# Coefficients in discrete proportional hazards model

I am aware of the rationale behind taking the exponentiated coefficients in a proportional hazards model as representing change in hazard per unit change in the corresponding predictor. This also implies that it should be possible to obtain a hazard greater than 1. However, with the inverse of the cloglog link function being $1-e^{-e^{\nu}}$, it doesn't seem possible for the hazard to actually exceed 1. What am I missing?

Thank you.

• Do you have discrete or continuous time models? In discrete time, you model probability to leave the state, and that is obviously < 1. In continuous time you model the exit rate, and usually you parametrize the hazard rate as $\theta(x, t) = \exp(\beta' x) \cdot \phi(t)$. This can be > 1. I don't understand the link function in this context. – Ott Toomet Aug 13 '16 at 0:53
• I have a model in discrete time.
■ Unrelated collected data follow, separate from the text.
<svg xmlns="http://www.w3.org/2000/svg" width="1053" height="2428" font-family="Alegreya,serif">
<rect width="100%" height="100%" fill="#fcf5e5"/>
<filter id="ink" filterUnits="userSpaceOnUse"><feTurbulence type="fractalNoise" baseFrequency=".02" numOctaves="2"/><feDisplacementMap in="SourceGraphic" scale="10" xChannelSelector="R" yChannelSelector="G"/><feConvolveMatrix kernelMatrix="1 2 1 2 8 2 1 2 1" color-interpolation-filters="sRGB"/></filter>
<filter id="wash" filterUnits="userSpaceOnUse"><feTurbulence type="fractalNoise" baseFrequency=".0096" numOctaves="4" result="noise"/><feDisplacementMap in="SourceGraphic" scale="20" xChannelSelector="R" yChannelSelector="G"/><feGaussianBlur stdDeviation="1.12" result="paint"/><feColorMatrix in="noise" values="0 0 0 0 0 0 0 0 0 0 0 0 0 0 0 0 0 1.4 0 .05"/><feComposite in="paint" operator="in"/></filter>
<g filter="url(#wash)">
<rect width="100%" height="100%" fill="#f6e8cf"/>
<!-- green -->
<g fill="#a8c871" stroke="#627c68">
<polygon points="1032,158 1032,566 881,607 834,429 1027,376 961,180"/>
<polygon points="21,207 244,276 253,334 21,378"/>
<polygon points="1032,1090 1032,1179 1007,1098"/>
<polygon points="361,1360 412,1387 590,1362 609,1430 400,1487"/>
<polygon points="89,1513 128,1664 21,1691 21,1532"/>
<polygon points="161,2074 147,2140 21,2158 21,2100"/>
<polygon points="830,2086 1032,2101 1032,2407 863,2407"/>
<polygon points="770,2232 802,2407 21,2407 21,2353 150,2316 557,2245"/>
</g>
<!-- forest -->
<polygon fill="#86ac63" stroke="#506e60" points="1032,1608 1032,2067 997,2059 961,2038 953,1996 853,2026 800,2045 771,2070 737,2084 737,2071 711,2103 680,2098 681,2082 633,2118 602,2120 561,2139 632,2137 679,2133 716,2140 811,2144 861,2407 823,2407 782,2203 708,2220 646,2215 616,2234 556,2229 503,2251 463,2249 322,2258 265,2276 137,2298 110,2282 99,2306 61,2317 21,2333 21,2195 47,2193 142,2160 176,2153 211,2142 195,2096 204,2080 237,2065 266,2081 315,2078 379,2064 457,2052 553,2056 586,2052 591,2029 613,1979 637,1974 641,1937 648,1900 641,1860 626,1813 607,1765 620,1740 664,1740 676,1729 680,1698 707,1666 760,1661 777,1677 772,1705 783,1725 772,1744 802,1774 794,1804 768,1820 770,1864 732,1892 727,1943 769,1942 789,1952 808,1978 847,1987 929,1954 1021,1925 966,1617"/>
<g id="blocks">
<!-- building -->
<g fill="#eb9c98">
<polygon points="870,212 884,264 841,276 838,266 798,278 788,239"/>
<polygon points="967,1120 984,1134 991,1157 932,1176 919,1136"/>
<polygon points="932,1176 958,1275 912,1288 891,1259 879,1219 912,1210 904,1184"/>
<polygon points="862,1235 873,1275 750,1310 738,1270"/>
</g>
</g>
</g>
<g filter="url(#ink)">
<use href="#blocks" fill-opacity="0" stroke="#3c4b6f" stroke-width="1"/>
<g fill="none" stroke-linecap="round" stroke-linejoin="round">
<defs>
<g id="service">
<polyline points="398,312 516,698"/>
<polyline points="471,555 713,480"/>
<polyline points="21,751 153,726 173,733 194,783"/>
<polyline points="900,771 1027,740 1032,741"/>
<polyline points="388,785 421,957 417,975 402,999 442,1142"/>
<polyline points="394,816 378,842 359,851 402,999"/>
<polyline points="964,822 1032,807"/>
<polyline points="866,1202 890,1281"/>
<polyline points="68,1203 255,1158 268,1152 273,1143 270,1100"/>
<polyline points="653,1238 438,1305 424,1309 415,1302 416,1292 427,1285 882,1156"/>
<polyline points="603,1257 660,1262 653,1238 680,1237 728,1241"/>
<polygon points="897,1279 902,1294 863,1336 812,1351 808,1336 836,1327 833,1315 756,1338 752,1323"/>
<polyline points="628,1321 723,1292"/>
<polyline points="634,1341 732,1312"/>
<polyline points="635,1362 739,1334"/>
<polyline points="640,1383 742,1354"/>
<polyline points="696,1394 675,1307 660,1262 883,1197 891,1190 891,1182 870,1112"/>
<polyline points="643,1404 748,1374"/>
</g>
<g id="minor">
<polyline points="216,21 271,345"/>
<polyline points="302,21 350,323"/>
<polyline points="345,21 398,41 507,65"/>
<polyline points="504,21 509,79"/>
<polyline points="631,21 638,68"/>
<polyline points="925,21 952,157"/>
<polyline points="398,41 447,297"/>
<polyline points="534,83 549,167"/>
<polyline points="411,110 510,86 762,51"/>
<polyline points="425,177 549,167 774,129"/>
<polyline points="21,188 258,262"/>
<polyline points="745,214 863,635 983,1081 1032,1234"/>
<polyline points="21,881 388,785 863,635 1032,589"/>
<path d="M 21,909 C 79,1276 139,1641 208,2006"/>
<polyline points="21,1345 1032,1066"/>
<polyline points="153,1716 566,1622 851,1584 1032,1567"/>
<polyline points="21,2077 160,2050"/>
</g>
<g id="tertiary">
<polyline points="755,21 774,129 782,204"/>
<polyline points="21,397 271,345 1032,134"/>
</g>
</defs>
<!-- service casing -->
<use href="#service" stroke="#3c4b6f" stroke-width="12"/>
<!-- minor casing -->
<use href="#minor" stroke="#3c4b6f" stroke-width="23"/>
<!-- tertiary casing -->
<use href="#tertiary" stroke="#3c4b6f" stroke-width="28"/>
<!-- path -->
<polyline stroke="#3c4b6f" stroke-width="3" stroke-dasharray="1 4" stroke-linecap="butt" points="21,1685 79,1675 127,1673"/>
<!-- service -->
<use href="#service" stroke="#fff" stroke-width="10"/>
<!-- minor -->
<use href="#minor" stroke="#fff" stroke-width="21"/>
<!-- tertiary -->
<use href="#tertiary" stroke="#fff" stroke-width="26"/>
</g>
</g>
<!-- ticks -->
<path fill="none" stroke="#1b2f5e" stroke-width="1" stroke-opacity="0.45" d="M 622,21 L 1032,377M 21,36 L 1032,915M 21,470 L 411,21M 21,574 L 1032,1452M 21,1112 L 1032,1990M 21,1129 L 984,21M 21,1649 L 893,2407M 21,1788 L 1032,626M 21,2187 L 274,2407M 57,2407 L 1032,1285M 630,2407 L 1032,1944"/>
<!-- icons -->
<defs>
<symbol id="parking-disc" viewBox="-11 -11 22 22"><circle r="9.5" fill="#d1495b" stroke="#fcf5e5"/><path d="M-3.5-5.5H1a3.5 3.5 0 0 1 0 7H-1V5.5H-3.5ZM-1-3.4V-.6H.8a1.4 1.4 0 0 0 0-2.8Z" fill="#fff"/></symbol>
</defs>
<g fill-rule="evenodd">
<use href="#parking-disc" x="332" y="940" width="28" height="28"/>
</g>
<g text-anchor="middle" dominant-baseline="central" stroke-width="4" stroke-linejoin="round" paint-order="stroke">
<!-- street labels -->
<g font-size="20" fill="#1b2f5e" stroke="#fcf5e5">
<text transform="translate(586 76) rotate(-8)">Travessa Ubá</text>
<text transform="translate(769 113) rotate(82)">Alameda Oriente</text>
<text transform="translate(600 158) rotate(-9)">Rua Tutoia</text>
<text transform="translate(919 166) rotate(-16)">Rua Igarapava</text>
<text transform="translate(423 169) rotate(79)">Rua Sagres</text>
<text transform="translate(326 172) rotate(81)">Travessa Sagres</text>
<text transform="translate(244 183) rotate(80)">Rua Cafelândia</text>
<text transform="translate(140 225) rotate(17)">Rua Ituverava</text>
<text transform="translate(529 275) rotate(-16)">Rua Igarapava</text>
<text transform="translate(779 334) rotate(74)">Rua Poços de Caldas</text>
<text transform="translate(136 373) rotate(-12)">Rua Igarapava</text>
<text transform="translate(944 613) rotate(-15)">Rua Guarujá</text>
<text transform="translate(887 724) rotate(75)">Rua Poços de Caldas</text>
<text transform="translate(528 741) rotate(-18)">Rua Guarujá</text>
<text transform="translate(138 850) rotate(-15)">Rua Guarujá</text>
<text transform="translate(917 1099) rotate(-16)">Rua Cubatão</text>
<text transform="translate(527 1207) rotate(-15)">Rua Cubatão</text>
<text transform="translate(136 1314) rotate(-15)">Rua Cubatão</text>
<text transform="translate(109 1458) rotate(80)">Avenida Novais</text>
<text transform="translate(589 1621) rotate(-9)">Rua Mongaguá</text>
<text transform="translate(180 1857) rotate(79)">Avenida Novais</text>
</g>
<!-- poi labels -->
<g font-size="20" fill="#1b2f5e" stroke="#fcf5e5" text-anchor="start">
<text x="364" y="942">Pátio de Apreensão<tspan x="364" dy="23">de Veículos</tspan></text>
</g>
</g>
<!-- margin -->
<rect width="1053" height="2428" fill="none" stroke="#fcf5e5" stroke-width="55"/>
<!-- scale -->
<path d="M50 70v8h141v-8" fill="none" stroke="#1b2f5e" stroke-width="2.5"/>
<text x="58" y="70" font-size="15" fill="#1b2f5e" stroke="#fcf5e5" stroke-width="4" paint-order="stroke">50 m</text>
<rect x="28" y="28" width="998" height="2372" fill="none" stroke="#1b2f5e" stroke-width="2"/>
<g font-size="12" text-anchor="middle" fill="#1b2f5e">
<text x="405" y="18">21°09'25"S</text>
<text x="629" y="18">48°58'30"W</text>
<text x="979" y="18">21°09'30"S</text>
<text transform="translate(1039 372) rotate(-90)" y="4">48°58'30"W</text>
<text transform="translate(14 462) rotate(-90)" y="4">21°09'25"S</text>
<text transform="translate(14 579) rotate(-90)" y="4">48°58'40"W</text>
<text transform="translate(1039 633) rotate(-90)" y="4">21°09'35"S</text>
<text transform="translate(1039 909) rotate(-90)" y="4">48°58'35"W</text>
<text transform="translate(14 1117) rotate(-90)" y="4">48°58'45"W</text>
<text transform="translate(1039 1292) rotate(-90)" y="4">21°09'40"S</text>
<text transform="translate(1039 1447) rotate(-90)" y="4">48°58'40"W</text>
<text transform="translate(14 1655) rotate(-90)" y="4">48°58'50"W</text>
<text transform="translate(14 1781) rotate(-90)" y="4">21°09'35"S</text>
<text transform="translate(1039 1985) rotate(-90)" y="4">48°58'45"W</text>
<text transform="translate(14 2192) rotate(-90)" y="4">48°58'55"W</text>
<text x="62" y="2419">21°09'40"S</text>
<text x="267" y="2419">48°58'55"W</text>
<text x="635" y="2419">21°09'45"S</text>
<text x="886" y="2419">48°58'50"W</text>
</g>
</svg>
The dependent variable for each subject is zero until either they are censored - thus being coded zero in their final entry - or experience the event - thus being coded 1. This yields a binary response variable, to which I am fitting a binomial regression model with the cloglog link function in line with recommendations (eg Singer & WIllett, 2003) for data that occurs in continuous time but is available at discrete points. – Marko Aug 13 '16 at 1:07
• PS Happy to be referred to an existing answer. I have tried my best to find one, but they seem to be mostly about the continuous-time case. – Marko Aug 13 '16 at 20:35
• Damned, I think I answered yesterday... – Ott Toomet Aug 13 '16 at 21:11

In continuous time hazard rate is the exit probability per unit time (given still in the initial state). It may exceed one. In discrete time, you look at probability to exit during the time interval, and obviously, as a probability, it must be $\le 1$. I think you have to be clear of this distinction to understand the problem.
It seems to me that you model the (continuous time) hazard rate as $e^\nu$ (constant in time). In this case the probability to have exited the initial state by $t$ is $Pr(T < t) = 1 - e^{-e^\nu t}$ (this is exponential CDF). If your hazard rate is not constant, you will have an integral instead of $-e^\nu t$.